This wouldn’t make a lot of sense until you put it together with information we’ve gleaned from our sources, which is as follows: Lipsey is apparently working with LSU Board of Supervisors chair James Williams on an ouster of Alleva which may, if Lipsey is successful, happen within days if not hours.

Alleva’s contract has about 15 months left on it, and he makes in the neighborhood of $750,000 per year. That would make a buyout worth something just south of a million dollars, which we’re told Lipsey has put together.

And in Williams Lipsey has an interesting ally. Williams, who prior to his ascension as the chairman of the LSU Board was probably best known for having been the attorney for Dorian Johnson, the accomplice of Ferguson, Missouri Black Lives Matter martyr figure Michael Brown; it was Williams who publicized Johnson’s allegation that Brown was shot by a police officer with his hands up attempting to surrender, and the resulting “Hands Up, Don’t Shoot” meme became a pervasive, and divisive, political slogan. Arising from that was what was ultimately known as the Ferguson Effect, in which police simply gave up attempting a forceful presence in dangerous majority-minority neighborhoods for fear of being involved in shootings of potentially unarmed suspects – the effect of which was a spike in violent crime in those neighborhoods and the needless suffering of innocent people therein.

All of this came to the notice of LSU’s fans because of a Dellenger article that appeared at SI on the day after LSU defeated Vanderbilt in the regular-season finale, the first game of Wade’s suspension. At that game Alleva was positively raked over the coals by the 14,000 LSU fans in attendance, and the Dellenger piece read as an attempt by Alleva to message that it was Williams, rather than Alleva, responsible for the decision to suspend the coach.

Which meant he more or less hung Williams out to dry, and likely put Williams in the line of fire from the fans.

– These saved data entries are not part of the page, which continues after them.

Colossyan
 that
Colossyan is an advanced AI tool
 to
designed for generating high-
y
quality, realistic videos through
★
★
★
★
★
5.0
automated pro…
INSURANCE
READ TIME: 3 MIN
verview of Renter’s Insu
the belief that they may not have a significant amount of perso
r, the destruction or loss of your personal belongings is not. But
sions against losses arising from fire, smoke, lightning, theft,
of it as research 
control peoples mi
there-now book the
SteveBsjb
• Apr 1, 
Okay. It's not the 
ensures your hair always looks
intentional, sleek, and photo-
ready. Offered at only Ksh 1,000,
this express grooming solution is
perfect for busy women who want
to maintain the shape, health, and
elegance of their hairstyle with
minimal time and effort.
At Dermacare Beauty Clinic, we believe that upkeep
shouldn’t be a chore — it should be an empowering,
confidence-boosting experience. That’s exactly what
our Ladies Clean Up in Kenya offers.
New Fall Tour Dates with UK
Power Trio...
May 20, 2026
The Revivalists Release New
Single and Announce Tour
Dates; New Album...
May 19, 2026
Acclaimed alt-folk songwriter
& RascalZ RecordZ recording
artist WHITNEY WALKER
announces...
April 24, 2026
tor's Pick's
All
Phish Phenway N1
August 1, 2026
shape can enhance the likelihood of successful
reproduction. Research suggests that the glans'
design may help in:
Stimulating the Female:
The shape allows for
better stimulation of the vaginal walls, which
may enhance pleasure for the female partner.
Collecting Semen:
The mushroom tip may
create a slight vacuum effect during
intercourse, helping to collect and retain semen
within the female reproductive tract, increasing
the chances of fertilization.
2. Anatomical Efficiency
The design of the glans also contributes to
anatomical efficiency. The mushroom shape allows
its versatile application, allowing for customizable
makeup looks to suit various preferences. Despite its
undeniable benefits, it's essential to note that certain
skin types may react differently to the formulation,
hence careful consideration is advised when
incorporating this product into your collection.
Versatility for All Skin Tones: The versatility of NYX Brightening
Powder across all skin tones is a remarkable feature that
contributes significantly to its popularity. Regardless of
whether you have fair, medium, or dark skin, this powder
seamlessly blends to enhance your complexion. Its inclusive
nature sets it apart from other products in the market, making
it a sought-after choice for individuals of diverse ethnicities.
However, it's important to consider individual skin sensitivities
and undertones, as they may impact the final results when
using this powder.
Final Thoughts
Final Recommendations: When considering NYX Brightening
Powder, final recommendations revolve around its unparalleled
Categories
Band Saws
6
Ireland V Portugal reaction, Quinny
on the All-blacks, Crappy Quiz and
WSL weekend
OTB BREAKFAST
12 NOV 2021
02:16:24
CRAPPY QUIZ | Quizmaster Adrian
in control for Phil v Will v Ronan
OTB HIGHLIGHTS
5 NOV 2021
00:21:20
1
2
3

One would imagine the board chairman didn’t appreciate that much, and might well have decided he’d get on board with the idea of unloading Alleva.

And there is more to this, which is that Williams has lots of political connections to the New Orleans political elite, including the Morial clan – which is something LSU assistant athletic director Verge Ausberry shares, having married a Morial. So by moving Alleva and installing Ausberry as an interim AD Williams may well have pulled off a significant political coup which would have the benefit of pleasing a large number of the fans and potentially helping to kick-start that moribund capital campaign.

We’re not going to authoritatively predict the Williams-Lipsey play for Alleva’s job will bear fruit. It is definitely being discussed behind the scenes; multiple Hayride sources have confirmed that, and such a play would not go unresolved for long. Meaning we’ll find out soon whether Lipsey is a shot-caller or not, and whether Alleva is long for the LSU job or whether he would go quietly.

Either way, these are undoubtedly likely times at the Ole War Skule.